Carlson, professor emerita of psychology, has conducted research on community policing, women, racial and sexual minorities, women and homelessness, street youth, the psychological effects of unemployment, sexual harassment, acquaintance rape, the nomadic Irish tinkers and policing in Northern Ireland.

She has published extensively, made numerous conference presentations and delivered many invited lectures.

Arnold Kahn, professor of psychology at James Madison University, praises Carlson’s work as ground breaking.

“A unique aspect of Dr. Carlson’s work is its cross-cultural focus,” Maslach notes. “For years, she has conducted studies in both the United States and Ireland and has published in both American and Irish journals.”

“The exciting period of social change, which impacted the lives of women and different minorities, led me into cross-cultural research on gender, sexual orientation and psychological health in Ireland and the United States,” Carlson explains.

Those social changes also impacted her life. Carlson was the first woman to chair the psychology department in 1983. She went on to chair the department twice.

Carlson also chaired the faculty task force that designed the sexual harassment policy for the College in 1984. Later, she worked with faculty at Trinity College in Dublin, Queen’s University in Belfast and other universities in Ireland to help them establish procedures for dealing with sexual harassment.

In 1999, the Independent Commission on Policing in Northern Ireland recommended all the reforms that Carlson suggested in her article on policing in Northern Ireland. She based her advice upon an extensive study of community policing in the United States and on an examination of policing in Belfast.

Carlson particularly enjoys working with students to create research presentations and papers of regional and national scope.

“It’s rare for undergraduates to present their own research at psychological conferences, and Lewis & Clark fosters that experience,” she says. “It makes me feel proud to see my students—undergraduates—standing up at national or regional conferences before a room full of PhD’s.”

For example, Kathy Ivers ’89 and Carlson presented and published two papers on female street youth.

“Now an attorney living in New York, Kathy has become an advocate for children,” Carlson notes. “While working at a corporate law firm, she helped to file a class-action suit against the city of New York on behalf of abused children.”

Other students, who participated in one of the four study programs to Ireland that Carlson directed, developed research papers on Irish social policy and social issues. They, too, often presented their papers at American psychological conferences.

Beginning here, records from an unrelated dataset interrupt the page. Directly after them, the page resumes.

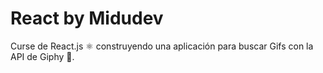# React by Midudev

Curse de React.js ⚛ construyendo una aplicación para buscar Gifs con la API de Giphy 🚀.
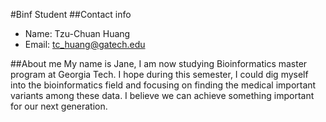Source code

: #Binf Student
##Contact info
*	Name: Tzu-Chuan Huang
* Email: tc_huang@gatech.edu

##About me
My name is Jane, I am now studying Bioinformatics master program at Georgia Tech. I hope during this semester, I could dig myself into the bioinformatics field and focusing on finding the medical important variants among these data. I believe we can achieve something important for our next generation.
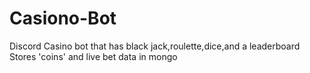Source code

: # Casiono-Bot

Discord Casino bot that has black jack,roulette,dice,and a leaderboard
Stores 'coins' and live bet data in mongo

“I incorporated research into all my classes so that students learned how research is designed, how psychological measures are selected, how survey questions are formulated, how theories are tested, how research literature is reviewed and what the ethical issues are,” Carlson explains.

Media in the United States, Ireland, Canada and Britain often call upon her expertise, and she welcomes the opportunity to widely distribute her findings.

“I believe that research knowledge should be distributed not only through scholarly journals but also to the public through the media,” Carlson says.

Her work has been reported in The New York Times, The Boston Globe, The Irish Times, Los Angeles Times, The Belfast Telegraph and The Monitor of the American Psychological Association. She also appears frequently on television, including the “Jim Lehrer NewsHour.”

“It has been exciting work,” Carlson says, “and I hope that I have made a contribution in creating a more tolerant and caring society.”

Carlson holds a doctorate and master’s degree from the University of California at Riverside and a bachelor’s degree (summa cum laude) from California State University at Long Beach.